[TEXT SECTION]

The 2009 announcement by the South Korean presidential office of an oil field development project in Iraq was made prematurely and inaccurately, diplomatic cables by WikiLeaks suggested Thursday.
On Feb. 26, 2009, the office of President Lee Myung-bak announced leaders of South Korea and Iraq signed a non-binding agreement valued at $3.55 billion to develop an oil field in southern Iraq.
But on the same day, a Foreign Minister official told officials from the U.S. Embassy here that the announcement was “made prematurely” without a concrete agreement, according to a WikiLeaks cable Thursday.
The two leaders “did not have the time” to agree upon the details during their one-hour meeting and so the deal should be finalized during the ministerial-level talks in Baghdad next May, WikiLeaks quoted the official as saying.
Iraqi Oil Minister Hussain al-Shahristani had spoken along the same lines in March 2009, claiming Korea has no agreement to develop an Iraqi oil field and that the talks “never progressed beyond a memorandum of understanding.” The Iraqi government had also repeatedly excluded South Korean firms from development bidding even after the leadership summit.
U.S. Ambassador to Seoul Kathleen Stephens also pointed out the inaccuracy of the Lee office’s announcement.
In the MOU, Iraq does not make a promise of products unlike the press release by the presidential office, Stephens said, according to WikiLeaks.
Calls for more cautious approach in overseas resources business have been escalating here in recent months as several projects either fell through or were proven not feasible.
The purported oil project in the Kurdish-controlled northern Iraq, which was once touted as the first and most successful overseas oil exploration deal made by the incumbent South Korean government, was also recently dismissed as economically unfeasible by experts.

[/TEXT SECTION]
[MATERIAL SHOWN]

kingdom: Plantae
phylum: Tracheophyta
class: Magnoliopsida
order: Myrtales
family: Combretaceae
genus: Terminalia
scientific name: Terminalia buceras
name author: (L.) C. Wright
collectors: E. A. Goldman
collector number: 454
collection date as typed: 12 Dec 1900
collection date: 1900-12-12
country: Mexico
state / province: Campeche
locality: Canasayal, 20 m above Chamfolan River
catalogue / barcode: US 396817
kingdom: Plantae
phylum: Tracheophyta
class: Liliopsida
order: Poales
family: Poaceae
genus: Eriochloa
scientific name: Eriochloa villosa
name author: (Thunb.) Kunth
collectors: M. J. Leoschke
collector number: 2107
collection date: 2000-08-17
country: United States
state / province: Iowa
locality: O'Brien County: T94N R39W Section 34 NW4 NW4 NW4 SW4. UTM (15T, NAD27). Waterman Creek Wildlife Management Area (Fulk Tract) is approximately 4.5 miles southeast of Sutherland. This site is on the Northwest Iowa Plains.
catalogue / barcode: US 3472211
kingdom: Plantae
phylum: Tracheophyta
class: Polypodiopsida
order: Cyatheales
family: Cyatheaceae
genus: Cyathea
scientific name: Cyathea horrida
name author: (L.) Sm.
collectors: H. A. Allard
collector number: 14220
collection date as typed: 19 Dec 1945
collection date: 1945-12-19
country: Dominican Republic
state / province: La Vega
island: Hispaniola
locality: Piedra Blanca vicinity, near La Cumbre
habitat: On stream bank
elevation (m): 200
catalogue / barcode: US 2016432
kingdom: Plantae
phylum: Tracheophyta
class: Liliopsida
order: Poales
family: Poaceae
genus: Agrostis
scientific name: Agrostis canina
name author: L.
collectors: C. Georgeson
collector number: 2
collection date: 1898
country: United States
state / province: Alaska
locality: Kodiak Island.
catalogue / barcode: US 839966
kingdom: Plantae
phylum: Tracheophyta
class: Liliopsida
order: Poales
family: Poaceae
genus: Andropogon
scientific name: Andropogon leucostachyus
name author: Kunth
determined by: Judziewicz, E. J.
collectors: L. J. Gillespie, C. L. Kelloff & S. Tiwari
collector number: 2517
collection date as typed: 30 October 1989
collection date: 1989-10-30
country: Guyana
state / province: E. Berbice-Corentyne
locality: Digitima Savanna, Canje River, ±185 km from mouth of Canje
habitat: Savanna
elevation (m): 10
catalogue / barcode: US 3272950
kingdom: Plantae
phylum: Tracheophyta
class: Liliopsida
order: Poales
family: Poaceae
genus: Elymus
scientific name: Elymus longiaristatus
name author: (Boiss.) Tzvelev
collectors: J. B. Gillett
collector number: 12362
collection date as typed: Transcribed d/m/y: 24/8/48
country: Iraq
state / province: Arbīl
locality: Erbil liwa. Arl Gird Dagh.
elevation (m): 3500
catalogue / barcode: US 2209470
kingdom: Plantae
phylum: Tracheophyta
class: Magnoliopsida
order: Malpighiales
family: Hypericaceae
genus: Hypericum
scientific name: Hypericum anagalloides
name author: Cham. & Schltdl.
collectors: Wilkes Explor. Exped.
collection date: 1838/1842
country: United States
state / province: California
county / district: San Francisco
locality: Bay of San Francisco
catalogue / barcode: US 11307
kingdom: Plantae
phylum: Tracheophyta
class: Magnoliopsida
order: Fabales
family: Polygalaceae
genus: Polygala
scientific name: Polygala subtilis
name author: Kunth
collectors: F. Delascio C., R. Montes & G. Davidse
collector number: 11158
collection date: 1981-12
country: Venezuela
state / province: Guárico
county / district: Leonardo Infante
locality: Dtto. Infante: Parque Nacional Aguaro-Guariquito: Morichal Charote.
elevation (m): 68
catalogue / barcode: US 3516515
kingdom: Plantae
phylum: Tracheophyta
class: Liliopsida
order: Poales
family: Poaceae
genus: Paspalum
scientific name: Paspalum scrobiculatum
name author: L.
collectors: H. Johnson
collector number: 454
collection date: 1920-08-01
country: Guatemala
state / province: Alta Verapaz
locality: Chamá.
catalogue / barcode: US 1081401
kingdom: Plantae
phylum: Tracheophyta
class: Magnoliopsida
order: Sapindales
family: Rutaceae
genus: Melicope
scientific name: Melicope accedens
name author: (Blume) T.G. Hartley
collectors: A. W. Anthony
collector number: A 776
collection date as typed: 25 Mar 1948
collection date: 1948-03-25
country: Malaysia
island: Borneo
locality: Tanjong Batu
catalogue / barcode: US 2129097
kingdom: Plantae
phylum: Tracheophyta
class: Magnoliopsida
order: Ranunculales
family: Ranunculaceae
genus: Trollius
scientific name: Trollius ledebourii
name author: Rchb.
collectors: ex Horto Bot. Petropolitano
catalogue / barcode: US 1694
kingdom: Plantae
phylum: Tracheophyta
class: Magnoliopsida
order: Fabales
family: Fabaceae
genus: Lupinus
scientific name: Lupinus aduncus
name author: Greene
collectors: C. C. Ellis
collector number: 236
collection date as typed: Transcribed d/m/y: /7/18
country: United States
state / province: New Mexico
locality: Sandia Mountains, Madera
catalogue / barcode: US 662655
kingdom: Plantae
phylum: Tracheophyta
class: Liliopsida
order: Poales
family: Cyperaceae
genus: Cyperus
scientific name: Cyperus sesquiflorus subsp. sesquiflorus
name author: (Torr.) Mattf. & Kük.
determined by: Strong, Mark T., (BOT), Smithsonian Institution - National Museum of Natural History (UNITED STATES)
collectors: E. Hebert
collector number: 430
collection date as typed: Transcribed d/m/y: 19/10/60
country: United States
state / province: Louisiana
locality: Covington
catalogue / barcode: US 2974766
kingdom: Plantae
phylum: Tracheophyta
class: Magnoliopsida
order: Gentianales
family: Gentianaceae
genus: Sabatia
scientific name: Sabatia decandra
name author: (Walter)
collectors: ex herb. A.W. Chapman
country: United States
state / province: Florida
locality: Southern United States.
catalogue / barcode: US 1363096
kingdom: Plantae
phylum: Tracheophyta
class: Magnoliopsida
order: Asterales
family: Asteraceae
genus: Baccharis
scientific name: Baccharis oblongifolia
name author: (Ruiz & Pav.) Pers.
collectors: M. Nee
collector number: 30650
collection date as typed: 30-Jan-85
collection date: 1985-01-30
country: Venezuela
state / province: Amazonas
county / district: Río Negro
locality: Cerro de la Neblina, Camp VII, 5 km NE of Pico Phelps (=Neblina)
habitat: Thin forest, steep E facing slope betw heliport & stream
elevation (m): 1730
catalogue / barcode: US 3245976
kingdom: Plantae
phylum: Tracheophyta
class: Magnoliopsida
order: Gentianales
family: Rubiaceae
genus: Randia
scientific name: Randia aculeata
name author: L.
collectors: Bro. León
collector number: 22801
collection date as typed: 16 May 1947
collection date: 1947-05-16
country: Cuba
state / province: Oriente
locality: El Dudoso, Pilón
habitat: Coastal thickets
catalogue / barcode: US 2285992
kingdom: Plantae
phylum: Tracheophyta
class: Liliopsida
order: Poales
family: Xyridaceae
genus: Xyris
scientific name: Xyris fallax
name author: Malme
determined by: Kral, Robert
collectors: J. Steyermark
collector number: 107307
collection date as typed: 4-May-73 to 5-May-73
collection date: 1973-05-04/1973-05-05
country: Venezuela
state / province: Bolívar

[/MATERIAL SHOWN]

### TASK INSTRUCTIONS
#1 According to the news report, why did the Foreign Ministry official say the oil deal still had to be finalized at ministerial-level talks? Answer in one to three sentences.
#2 Translate this sentence from the news report into Spanish: "U.S. Ambassador to Seoul Kathleen Stephens also pointed out the inaccuracy of the Lee office's announcement."
#3 Answer these questions from the news report:
(a) What value did President Lee's office give for the non-binding agreement?
(b) Who said the talks "never progressed beyond a memorandum of understanding"?
(c) In what region was the purported oil project that experts recently dismissed as economically unfeasible?
Rely on the news report alone when answering.

### ANSWERS FOR EACH ITEM
#1 The official said the two leaders "did not have the time" to agree on the details during their one-hour meeting. For that reason, the deal was to be finalized at the ministerial-level talks in Baghdad.

#2 La embajadora de Estados Unidos en Seúl, Kathleen Stephens, también señaló la inexactitud del anuncio de la oficina de Lee.

#3
(a) $3.55 billion.
(b) Iraqi Oil Minister Hussain al-Shahristani.
(c) The Kurdish-controlled north of Iraq.